Justo ahí me di cuenta de que nuestras buenas intenciones
habían sido tiradas a la basura. El profesor de la asignatura tomó una actitud
traidora y nos dio la espalda, tal vez sin recordar que él mismo, con el 4,8
que nos puso como calificación, había validado completamente nuestros
planteamientos. Nos prohibió continuar el trabajo con la comunidad y nos obligó
a hacer una carta en la que, en forma de arrepentimiento, explicáramos al
dedillo todo lo sucedido. Pero, ¿por qué arrepentimiento? ¡Yo no me arrepentía
de nada! No podía echarme culpas por las interpretaciones erróneas que otros
habían hecho de mi trabajo, a mí me seguía pareciendo normal que la comida
favorita de alguien fuera el arroz con huevo. Es la mía también, aunque a veces
lo prefiero con pan y sin salsa de tomate.

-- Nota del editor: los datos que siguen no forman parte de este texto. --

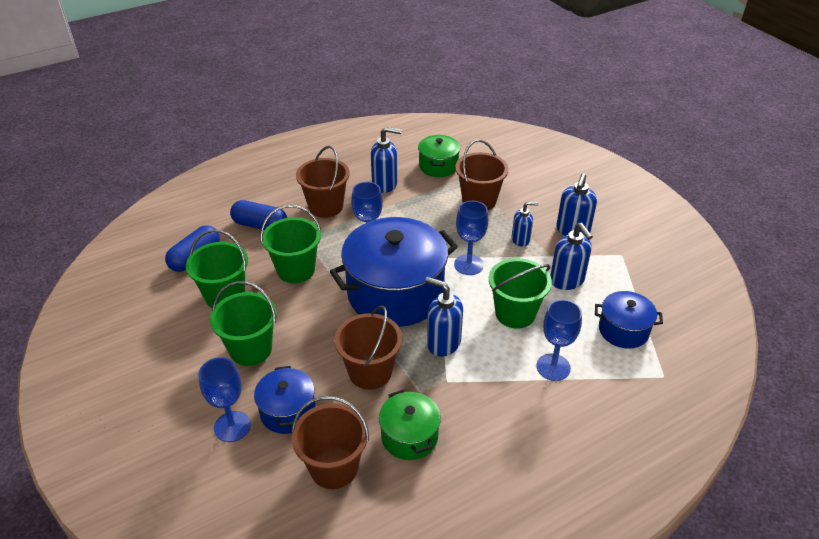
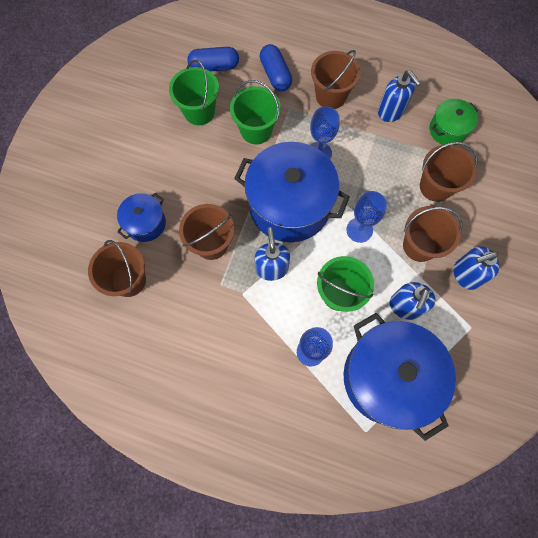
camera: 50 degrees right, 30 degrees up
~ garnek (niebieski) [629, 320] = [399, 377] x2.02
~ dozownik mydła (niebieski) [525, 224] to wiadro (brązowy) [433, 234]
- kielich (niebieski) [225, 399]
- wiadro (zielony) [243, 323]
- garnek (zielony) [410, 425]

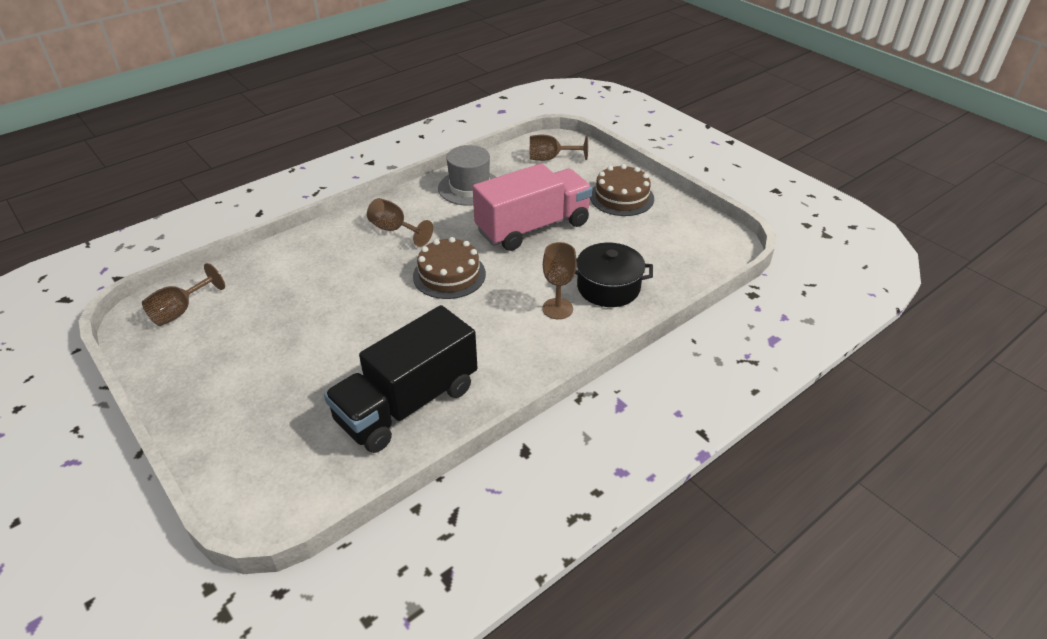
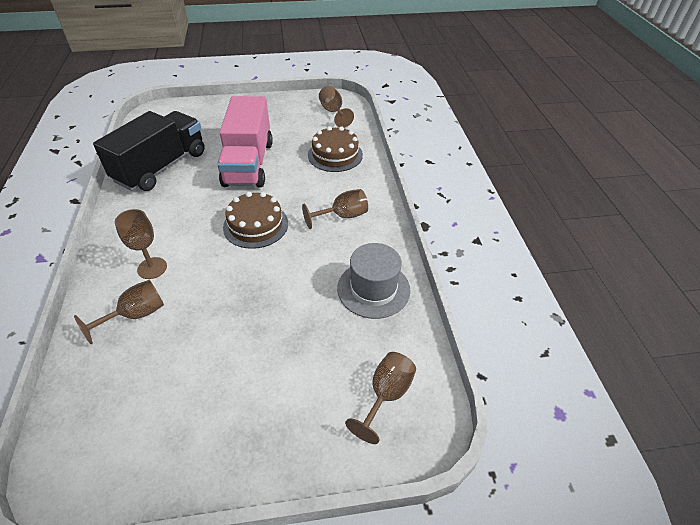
camera: 120 degrees right, 5 degrees up
~ garnek (czarny) [614, 275] to kielich (brązowy) [119, 312]
~ ciężarówka (czarny) [401, 379] = [149, 151] 45 degrees clockwise
~ ciężarówka (różowy) [532, 207] to [245, 142]
~ tort (brązowy) [622, 190] to [335, 149]

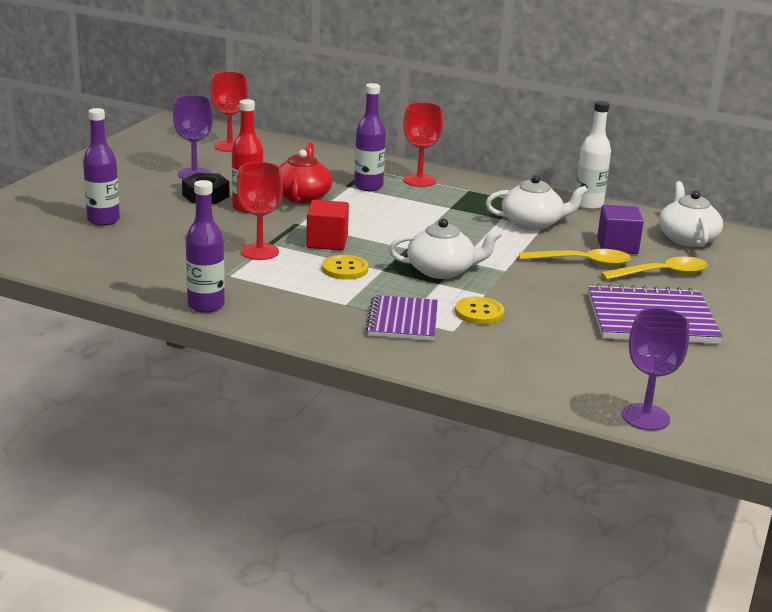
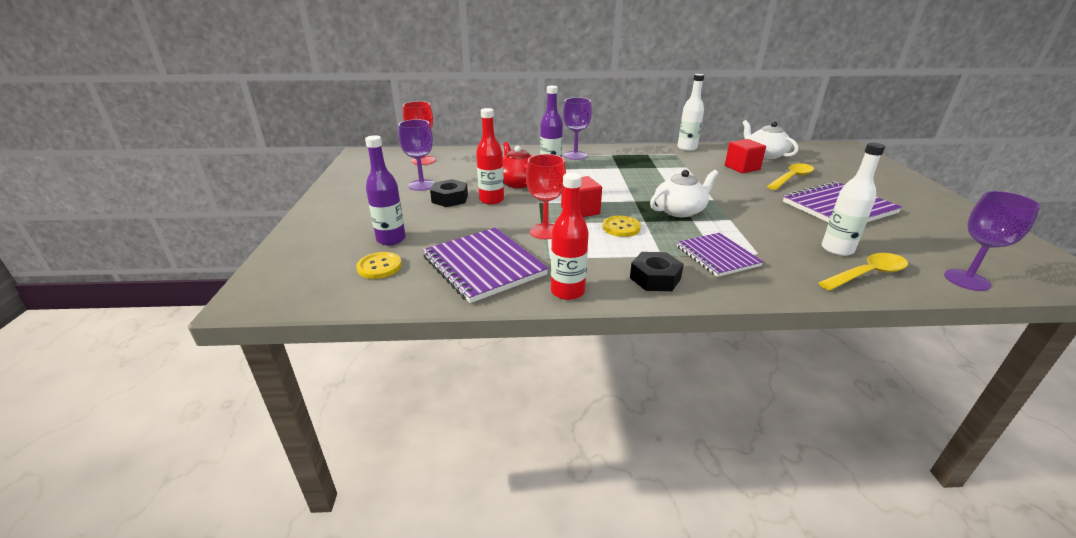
camera: 25 degrees left, 5 degrees up
~ guzik (żółty) [479, 311] to [379, 265]
+ zeszyt (fioletowy) [486, 265]
~ butelka (fioletowy) [205, 246] to butelka (czerwony) [570, 236]
~ kielich (czerwony) [423, 144] to kielich (fioletowy) [577, 129]
+ nakrętka (czarny) [657, 271]
~ sześcian (fioletowy) [620, 229] to sześcian (czerwony) [745, 156]
~ łyżka (żółty) [575, 257] to [863, 272]
+ butelka (biały) [853, 199]
- imbryk (biały) [537, 202]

Me ofendió profundamente que estos niños, que ya de por sí
se sentían diferentes a ‘los ricos’ (así denominaban a las personas que vivían
al otro lado de la ciudad, entre esos a nosotros y a nuestros compañeros de
universidad), se sintieran de nuevo pisoteados luego de que alguien les hubiera
dicho que nos burlamos de ellos y que los usamos para escribir un texto
macabro, al que paradójicamente no tuvieron acceso.
Yo opté por guardar silencio el resto de la materia. Por
fortuna, se acercaba el fin del semestre. Mi amigo Carlos ofreció un discurso
público el día de la presentación final de los proyectos del curso ante los
integrantes de la casa cultural. Entre las exposiciones de compañeros que
proponían como soluciones a los problemas de Marroquín III crear camisetas con
el logo de la casa cultural o botones que los identificaran, Carlos habló sobre
las buenas intenciones que siempre habíamos tenido y se disculpó por los malos
entendidos. El profesor se convirtió en nuestro enemigo momentáneo y nos puso
una calificación que apenas alcanzó para no perder la materia.
Cuatro años después, cuando revivo minuto a minuto esta poco
grata experiencia, me doy cuenta de que la supuesta integración que se
pretendía no terminó siendo más que la reafirmación de esa línea divisoria
entre nosotros y ellos, entre ‘los ricos’ y ‘los pobres’, entre los que tienen
y los que no. Haber conocido a Linda ya no es una experiencia tan grata porque nos
convertimos en sus enemigos, en los que estamos al otro lado de sus intereses,
en los que vivimos al otro lado de la línea. Y esa línea es precisamente la que
nos tiene jodidos como país, la que no nos permite que vayamos a un barrio
desconocido sin escolta, la que nos hace creer que el asistencialismo es la
solución a los problemas, la que nos impulsa a hacer un referendo a ver si
reconocemos los derechos del otro y la culpable de que, a veces, las buenas
intenciones se conviertan en delito.